[Records shown — start]
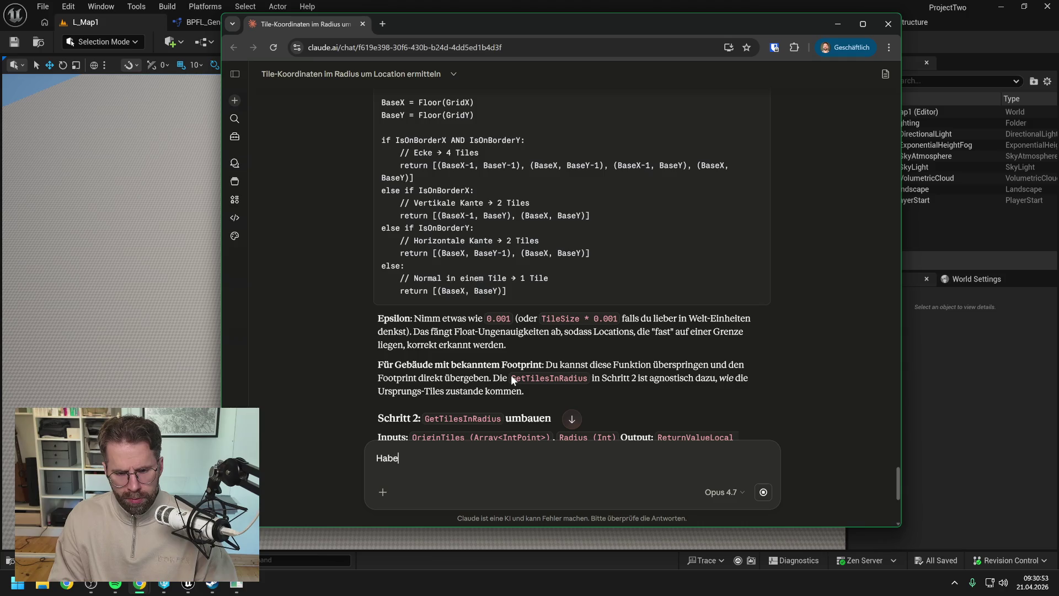
type(" nun erstmal")
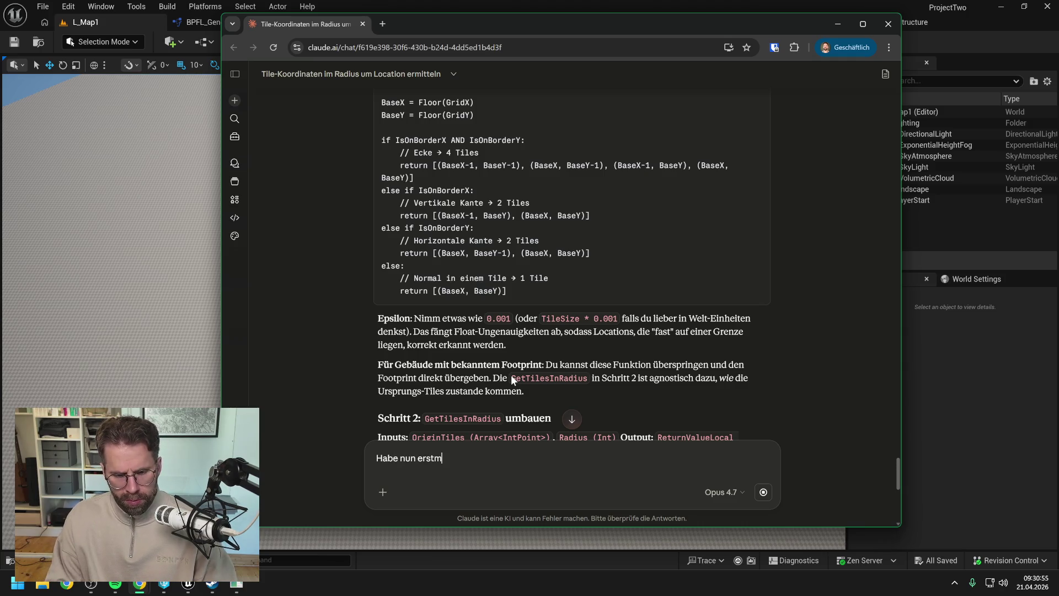
scroll(549, 346, "down", 10)
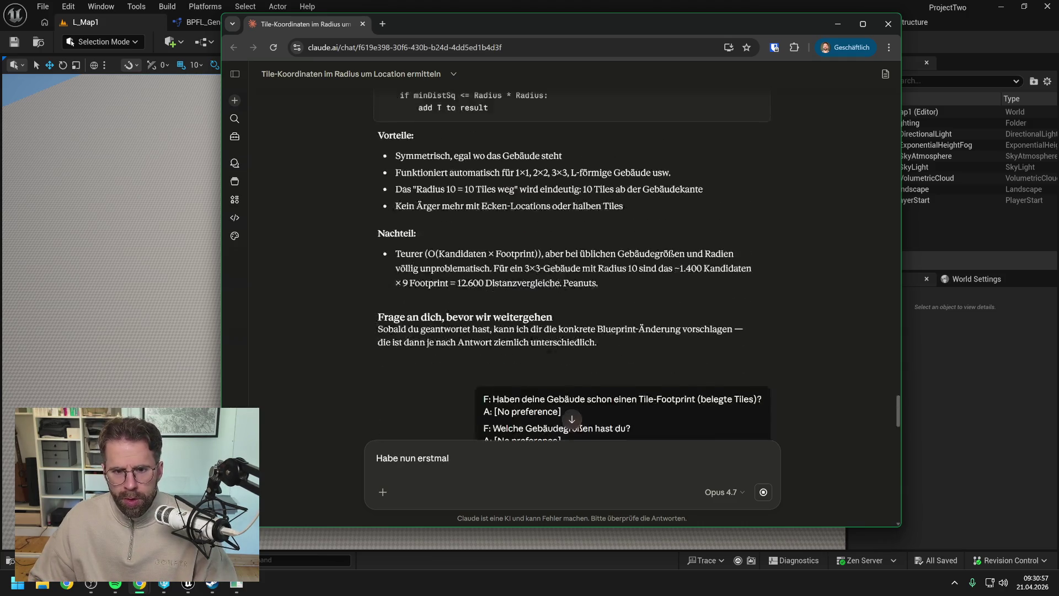
scroll(443, 436, "up", 11)
key("ctrl+a")
type("S")
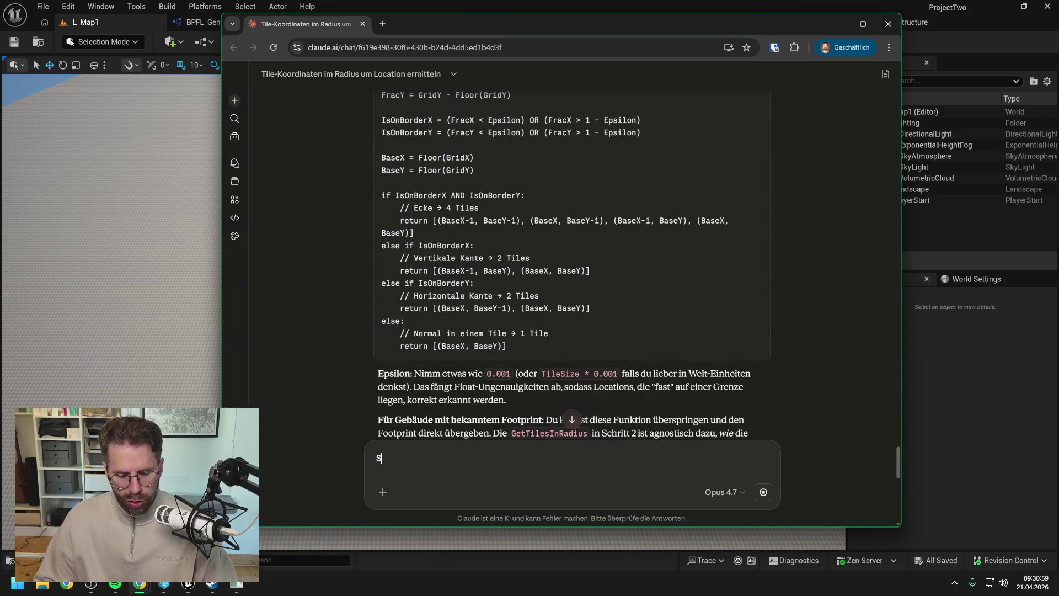
type("top! Hab nun erstmal die Ti")
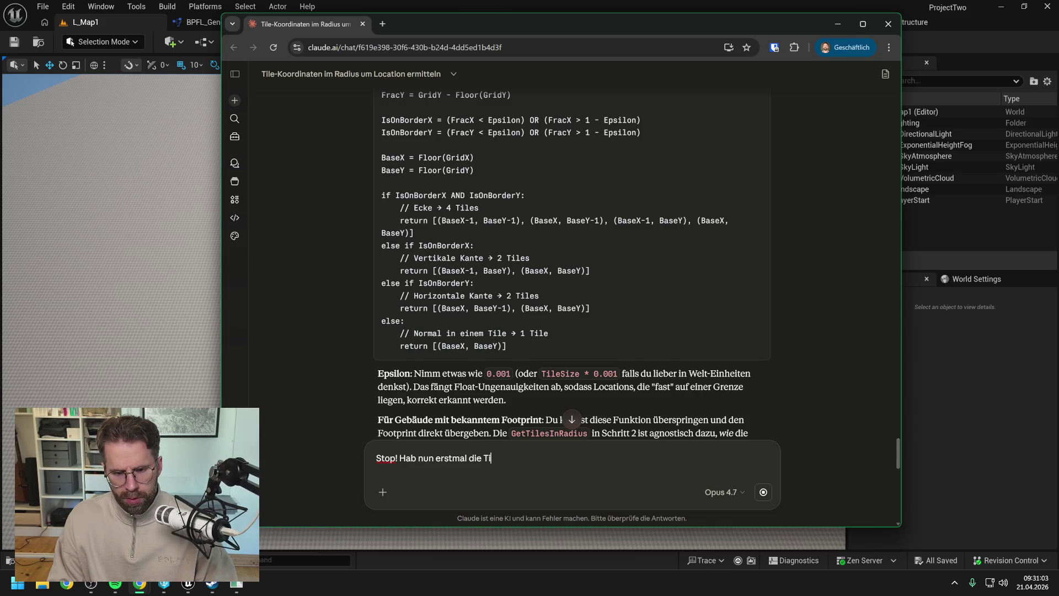
type("n beide Richtungen")
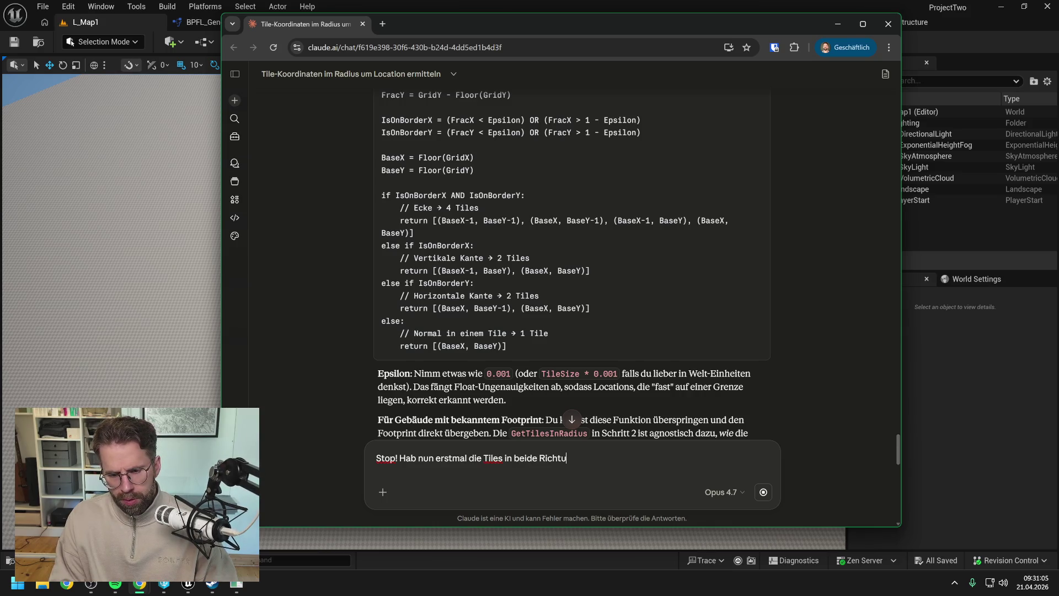
type("we")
[Records shown — finish]
■ Work instructions
How many of the lines above include the string "type"? Only the number should be written.

■ Reply to the exercise
5